• [What is needed]: Repeat only the lines below that run from the line with "实际上，我们可以将所有的权限用二进制形式表现出来，并进一步转变成八进制数字：" to the line with "- *Una vez que", ends included; skip every picture.

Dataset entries
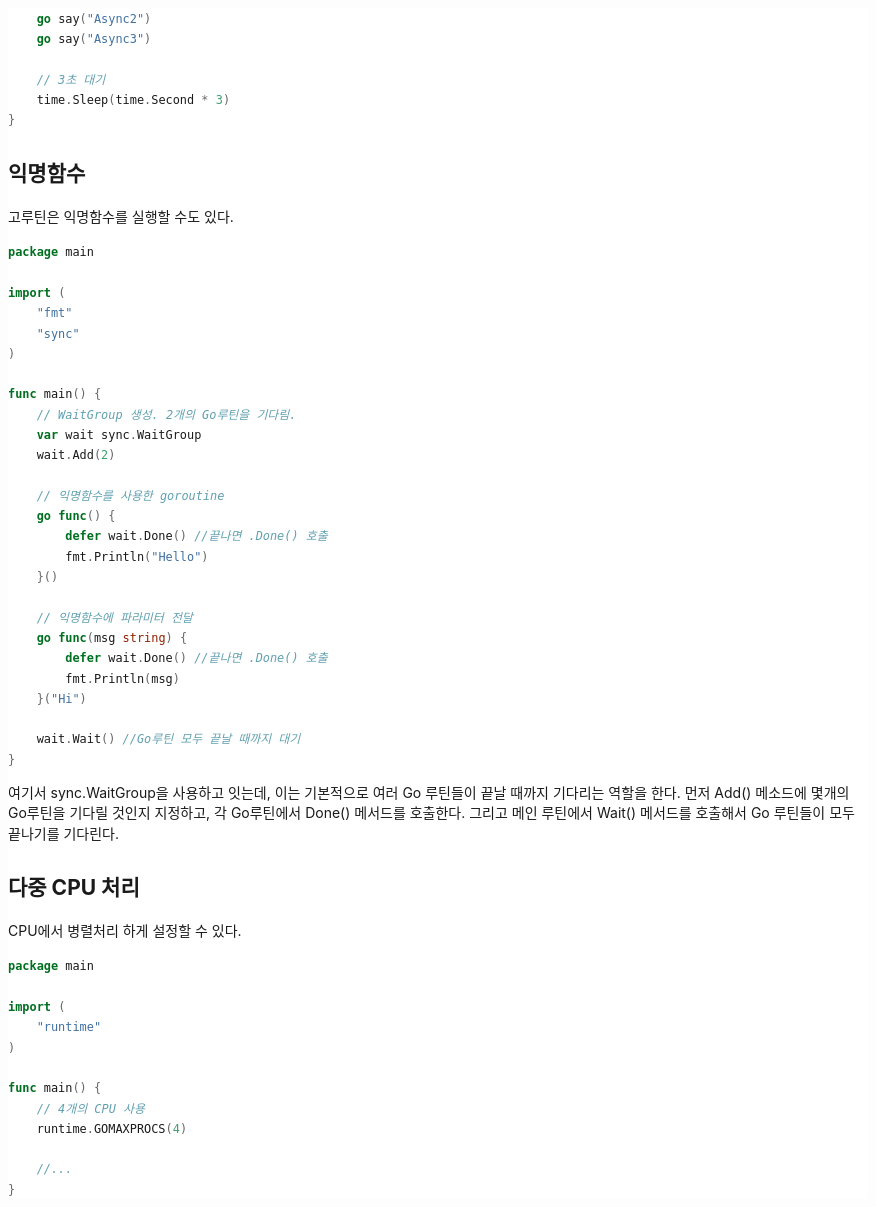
 ```go
    go say("Async2")
    go say("Async3")

    // 3초 대기
    time.Sleep(time.Second * 3)
}
```

## 익명함수
고루틴은 익명함수를 실행할 수도 있다.
```go
package main

import (
    "fmt"
    "sync"
)

func main() {
    // WaitGroup 생성. 2개의 Go루틴을 기다림.
    var wait sync.WaitGroup
    wait.Add(2)

    // 익명함수를 사용한 goroutine
    go func() {
        defer wait.Done() //끝나면 .Done() 호출
        fmt.Println("Hello")
    }()

    // 익명함수에 파라미터 전달
    go func(msg string) {
        defer wait.Done() //끝나면 .Done() 호출
        fmt.Println(msg)
    }("Hi")

    wait.Wait() //Go루틴 모두 끝날 때까지 대기
}
```
여기서 sync.WaitGroup을 사용하고 잇는데, 이는 기본적으로 여러 Go 루틴들이 끝날 때까지 기다리는 역할을 한다. 먼저 Add() 메소드에 몇개의 Go루틴을 기다릴 것인지 지정하고, 각 Go루틴에서 Done() 메서드를 호출한다. 그리고 메인 루틴에서 Wait() 메서드를 호출해서 Go 루틴들이 모두 끝나기를 기다린다.


## 다중 CPU 처리
CPU에서 병렬처리 하게 설정할 수 있다.
```go
package main

import (
    "runtime"  
)

func main() {
    // 4개의 CPU 사용
    runtime.GOMAXPROCS(4)

    //...
}
```
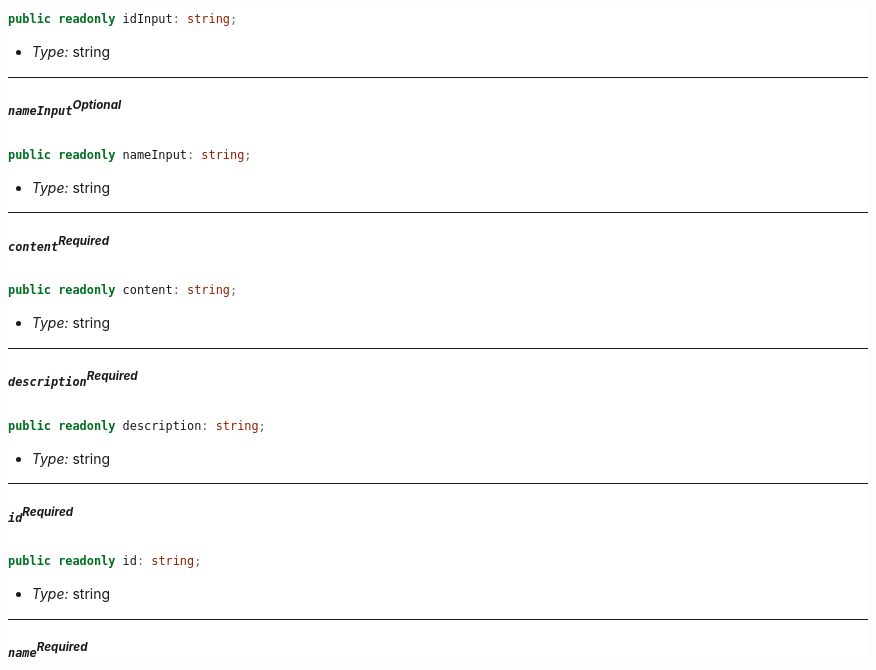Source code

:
 ```typescript
public readonly idInput: string;
```

- *Type:* string

---

##### `nameInput`<sup>Optional</sup> <a name="nameInput" id="@cdktf/aws-cdk.codecommitApprovalRuleTemplate.CodecommitApprovalRuleTemplate.property.nameInput"></a>

```typescript
public readonly nameInput: string;
```

- *Type:* string

---

##### `content`<sup>Required</sup> <a name="content" id="@cdktf/aws-cdk.codecommitApprovalRuleTemplate.CodecommitApprovalRuleTemplate.property.content"></a>

```typescript
public readonly content: string;
```

- *Type:* string

---

##### `description`<sup>Required</sup> <a name="description" id="@cdktf/aws-cdk.codecommitApprovalRuleTemplate.CodecommitApprovalRuleTemplate.property.description"></a>

```typescript
public readonly description: string;
```

- *Type:* string

---

##### `id`<sup>Required</sup> <a name="id" id="@cdktf/aws-cdk.codecommitApprovalRuleTemplate.CodecommitApprovalRuleTemplate.property.id"></a>

```typescript
public readonly id: string;
```

- *Type:* string

---

##### `name`<sup>Required</sup> <a name="name" id="@cdktf/aws-cdk.codecommitApprovalRuleTemplate.CodecommitApprovalRuleTemplate.property.name"></a>
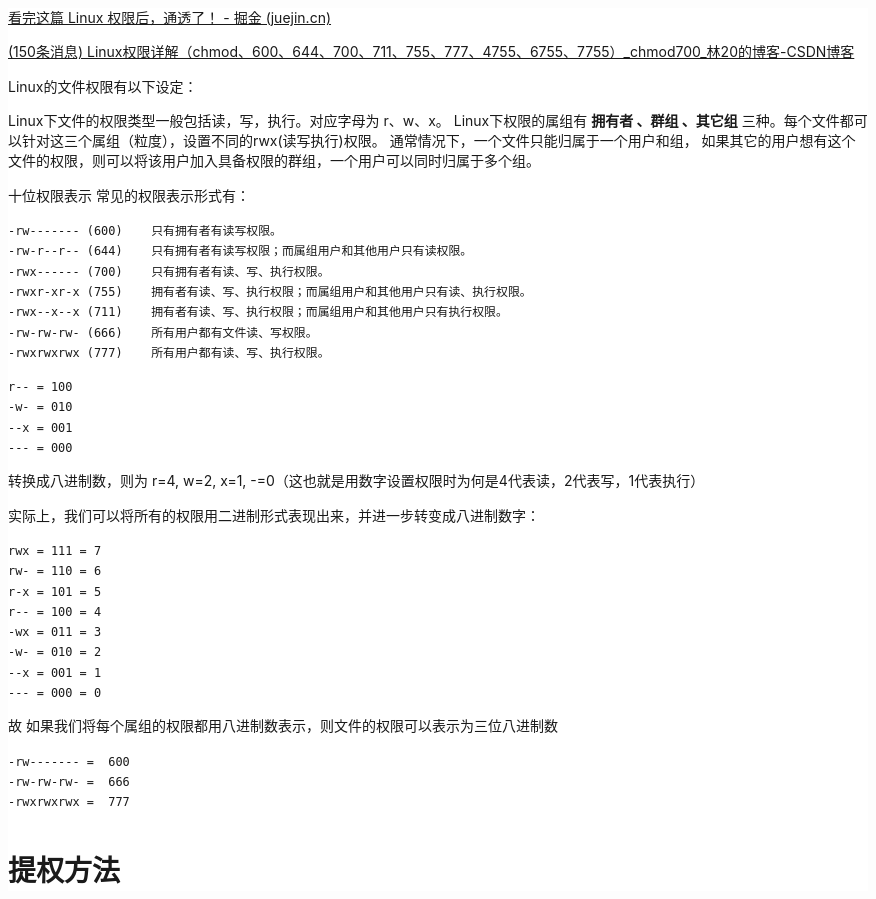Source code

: 

[看完这篇 Linux 权限后，通透了！ - 掘金 (juejin.cn)](https://juejin.cn/post/7047482882582904862)

[(150条消息) Linux权限详解（chmod、600、644、700、711、755、777、4755、6755、7755）_chmod700_林20的博客-CSDN博客](https://blog.csdn.net/u013197629/article/details/73608613)

Linux的文件权限有以下设定：

Linux下文件的权限类型一般包括读，写，执行。对应字母为 r、w、x。
Linux下权限的属组有 **拥有者 、群组 、其它组** 三种。每个文件都可以针对这三个属组（粒度），设置不同的rwx(读写执行)权限。
通常情况下，一个文件只能归属于一个用户和组， 如果其它的用户想有这个文件的权限，则可以将该用户加入具备权限的群组，一个用户可以同时归属于多个组。

十位权限表示
常见的权限表示形式有：

```
-rw------- (600)    只有拥有者有读写权限。
-rw-r--r-- (644)    只有拥有者有读写权限；而属组用户和其他用户只有读权限。
-rwx------ (700)    只有拥有者有读、写、执行权限。
-rwxr-xr-x (755)    拥有者有读、写、执行权限；而属组用户和其他用户只有读、执行权限。
-rwx--x--x (711)    拥有者有读、写、执行权限；而属组用户和其他用户只有执行权限。
-rw-rw-rw- (666)    所有用户都有文件读、写权限。
-rwxrwxrwx (777)    所有用户都有读、写、执行权限。
```



```
r-- = 100
-w- = 010
--x = 001
--- = 000
```

转换成八进制数，则为 r=4, w=2, x=1, -=0（这也就是用数字设置权限时为何是4代表读，2代表写，1代表执行）

实际上，我们可以将所有的权限用二进制形式表现出来，并进一步转变成八进制数字：

```
rwx = 111 = 7
rw- = 110 = 6
r-x = 101 = 5
r-- = 100 = 4
-wx = 011 = 3
-w- = 010 = 2
--x = 001 = 1
--- = 000 = 0
```

故 如果我们将每个属组的权限都用八进制数表示，则文件的权限可以表示为三位八进制数

```cobol
-rw------- =  600
-rw-rw-rw- =  666
-rwxrwxrwx =  777
```

# 提权方法
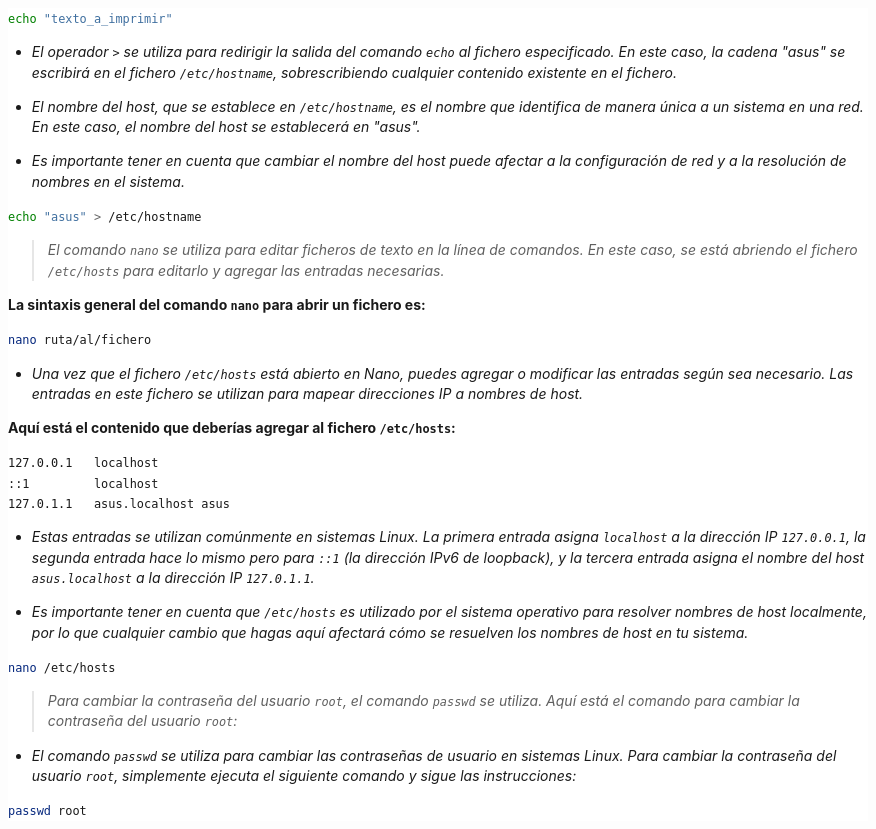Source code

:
 ```bash
echo "texto_a_imprimir"
```

- *El operador `>` se utiliza para redirigir la salida del comando `echo` al fichero especificado. En este caso, la cadena "asus" se escribirá en el fichero `/etc/hostname`, sobrescribiendo cualquier contenido existente en el fichero.*

- *El nombre del host, que se establece en `/etc/hostname`, es el nombre que identifica de manera única a un sistema en una red. En este caso, el nombre del host se establecerá en "asus".*

- *Es importante tener en cuenta que cambiar el nombre del host puede afectar a la configuración de red y a la resolución de nombres en el sistema.*

```bash
echo "asus" > /etc/hostname
```

> *El comando `nano` se utiliza para editar ficheros de texto en la línea de comandos. En este caso, se está abriendo el fichero `/etc/hosts` para editarlo y agregar las entradas necesarias.*

**La sintaxis general del comando `nano` para abrir un fichero es:**

```bash
nano ruta/al/fichero
```

- *Una vez que el fichero `/etc/hosts` está abierto en Nano, puedes agregar o modificar las entradas según sea necesario. Las entradas en este fichero se utilizan para mapear direcciones IP a nombres de host.*

**Aquí está el contenido que deberías agregar al fichero `/etc/hosts`:**

```plaintext
127.0.0.1   localhost
::1         localhost
127.0.1.1   asus.localhost asus
```

- *Estas entradas se utilizan comúnmente en sistemas Linux. La primera entrada asigna `localhost` a la dirección IP `127.0.0.1`, la segunda entrada hace lo mismo pero para `::1` (la dirección IPv6 de loopback), y la tercera entrada asigna el nombre del host `asus.localhost` a la dirección IP `127.0.1.1`.*

- *Es importante tener en cuenta que `/etc/hosts` es utilizado por el sistema operativo para resolver nombres de host localmente, por lo que cualquier cambio que hagas aquí afectará cómo se resuelven los nombres de host en tu sistema.*

```bash
nano /etc/hosts
```

> *Para cambiar la contraseña del usuario `root`, el comando `passwd` se utiliza. Aquí está el comando para cambiar la contraseña del usuario `root`:*

- *El comando `passwd` se utiliza para cambiar las contraseñas de usuario en sistemas Linux. Para cambiar la contraseña del usuario `root`, simplemente ejecuta el siguiente comando y sigue las instrucciones:*

```bash
passwd root
```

• [Written solution]:
实际上，我们可以将所有的权限用二进制形式表现出来，并进一步转变成八进制数字：

```
rwx = 111 = 7
rw- = 110 = 6
r-x = 101 = 5
r-- = 100 = 4
-wx = 011 = 3
-w- = 010 = 2
--x = 001 = 1
--- = 000 = 0
```

故 如果我们将每个属组的权限都用八进制数表示，则文件的权限可以表示为三位八进制数

```cobol
-rw------- =  600
-rw-rw-rw- =  666
-rwxrwxrwx =  777
```

# 提权方法
Source code

:
 ```bash
echo "texto_a_imprimir"
```

- *El operador `>` se utiliza para redirigir la salida del comando `echo` al fichero especificado. En este caso, la cadena "asus" se escribirá en el fichero `/etc/hostname`, sobrescribiendo cualquier contenido existente en el fichero.*

- *El nombre del host, que se establece en `/etc/hostname`, es el nombre que identifica de manera única a un sistema en una red. En este caso, el nombre del host se establecerá en "asus".*

- *Es importante tener en cuenta que cambiar el nombre del host puede afectar a la configuración de red y a la resolución de nombres en el sistema.*

```bash
echo "asus" > /etc/hostname
```

> *El comando `nano` se utiliza para editar ficheros de texto en la línea de comandos. En este caso, se está abriendo el fichero `/etc/hosts` para editarlo y agregar las entradas necesarias.*

**La sintaxis general del comando `nano` para abrir un fichero es:**

```bash
nano ruta/al/fichero
```

- *Una vez que el fichero `/etc/hosts` está abierto en Nano, puedes agregar o modificar las entradas según sea necesario. Las entradas en este fichero se utilizan para mapear direcciones IP a nombres de host.*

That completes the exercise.